それがちょっと奇妙に見えてきて、ついそんな質問が口をついた。
「多くの場面で自分を不利にする事実だな」
木栖はフラットにそう答える。
「ゲイであることで選べない人生や不利益は多いが、ゲイだから出会えた友人やゲイ特有の人生経験もある。だから枷だ罪だとは思わないし、逆に祝福だ恩恵だとも思えない。だから事実ってところだな」
「そういうもんなのか」
「人によるだろうけどな、今の俺にとってはただの事実だよ」
ゲイであることで苦しんできても今はフラットに受け入れて、その事実と共存している。それはたぶん木栖だけでなく俺も含めたこの大使館メンバー全員がそうなのだろう。
「お前が俺に向けた好意を許容してくれてるだけで十分だしな」
「好意の許容だけで良いのか?」
「ノンケを落とすのは苦手なんだ」
木栖がやれやれとでも言うように小さく肩をすくめて笑う。
というかノンケを落とすのが上手いゲイもいるってことだな?世間は広い。
「俺のこと落とせるなら落としたいのか」
「そりゃそうだろ、俺は片思いだけで充分なんて思えるほど人間が出来てないしお互い特定の相手もいない」
「要するに好意の許容されてるこの状態でも悪くないから妥協はするが、それはそれとして俺と付き合えるもんなら付き合いたいと?」
「だな」
木栖がそう答えるので、ちょっとだけ考えてみる。
もし俺がこの男と付き合うとなればどんな未来が待ち受けてるのだろうか?
「お前と一緒に出かけたり、互いの体に触れ合ったり、一緒の部屋で寝起きしたり、って事なら既にやってるな?」
「だいたい全部仕事ありきだけどな」
「でも冬にお前が両親と会うとき付き添ってやったろ」
まあ少なくともアレは木栖から頼まれたから付き合ってやったと言う側面はあるが、頼まれた面倒を断らない程度の好意はあるのだ。
恋と呼ぶには甘酸っぱさは無く、友情と呼ぶには関係性が特殊過ぎる。
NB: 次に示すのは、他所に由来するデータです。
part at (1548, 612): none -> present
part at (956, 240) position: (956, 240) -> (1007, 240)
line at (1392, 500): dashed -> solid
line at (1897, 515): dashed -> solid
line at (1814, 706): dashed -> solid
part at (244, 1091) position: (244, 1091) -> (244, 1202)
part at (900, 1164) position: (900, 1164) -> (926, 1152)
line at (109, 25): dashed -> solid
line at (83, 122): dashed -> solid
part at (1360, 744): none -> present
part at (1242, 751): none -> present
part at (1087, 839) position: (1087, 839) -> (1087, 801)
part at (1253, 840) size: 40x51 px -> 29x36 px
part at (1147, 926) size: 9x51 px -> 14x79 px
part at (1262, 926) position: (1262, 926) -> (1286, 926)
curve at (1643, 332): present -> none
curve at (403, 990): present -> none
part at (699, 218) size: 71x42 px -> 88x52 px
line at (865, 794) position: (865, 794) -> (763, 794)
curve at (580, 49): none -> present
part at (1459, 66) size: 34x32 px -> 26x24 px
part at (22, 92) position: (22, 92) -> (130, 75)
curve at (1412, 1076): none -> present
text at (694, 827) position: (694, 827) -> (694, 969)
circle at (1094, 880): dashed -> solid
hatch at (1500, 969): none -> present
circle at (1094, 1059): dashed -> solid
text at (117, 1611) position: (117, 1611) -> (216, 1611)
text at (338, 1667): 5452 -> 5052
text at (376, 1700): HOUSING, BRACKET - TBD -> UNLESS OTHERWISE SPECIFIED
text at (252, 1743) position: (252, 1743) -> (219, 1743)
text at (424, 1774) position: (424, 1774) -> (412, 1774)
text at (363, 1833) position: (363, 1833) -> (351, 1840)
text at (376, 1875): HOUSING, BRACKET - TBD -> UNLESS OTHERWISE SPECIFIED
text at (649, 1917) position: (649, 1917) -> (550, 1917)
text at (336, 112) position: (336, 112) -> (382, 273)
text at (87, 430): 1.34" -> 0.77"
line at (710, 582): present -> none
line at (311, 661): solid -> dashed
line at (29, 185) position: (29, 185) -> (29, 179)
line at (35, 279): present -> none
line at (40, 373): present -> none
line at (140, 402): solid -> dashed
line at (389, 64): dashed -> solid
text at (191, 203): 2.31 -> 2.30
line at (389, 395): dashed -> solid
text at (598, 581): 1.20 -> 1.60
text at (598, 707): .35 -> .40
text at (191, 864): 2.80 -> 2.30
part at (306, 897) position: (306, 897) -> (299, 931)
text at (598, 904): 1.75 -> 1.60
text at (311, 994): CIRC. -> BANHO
現状名前も正体も分からない俺たちの距離感にまだ答えはない。
木栖は「だな」と応じてからしばらく考えて口を開く。
「でも俺たちの任期が終わって偽装夫婦である必要が失われた後までは一緒にいてくれないだろ」
その言葉にはある種の諦めが滲んでいてどこか寂しげに見える。
俺はその言葉にどう応じれば良いのか分からずにちょっと考えてから「未確定の未来のことだからな」と答える。
「9割9分辿り付かない未来に期待してもしょうがないだろ」
「任期の終わりまでには答えを出すよ。俺がお前とどうなるかを」
俺が言えることはもうそれぐらいしかない。
木栖はその答えに一応の妥協点を見出したようで「じゃあ、待ってる」と答えた。
「ぼちぼち行くな」
「分かった。それと、一つ思い出した」
「うん?」
「言うの忘れてたが11月ごろに富山協働製薬の人間がこっちに来るから手伝い頼んで良いか?」
木栖はその言葉に一瞬固まったあと「……分かった、予定調整しておく」と軽く応じて出て行った。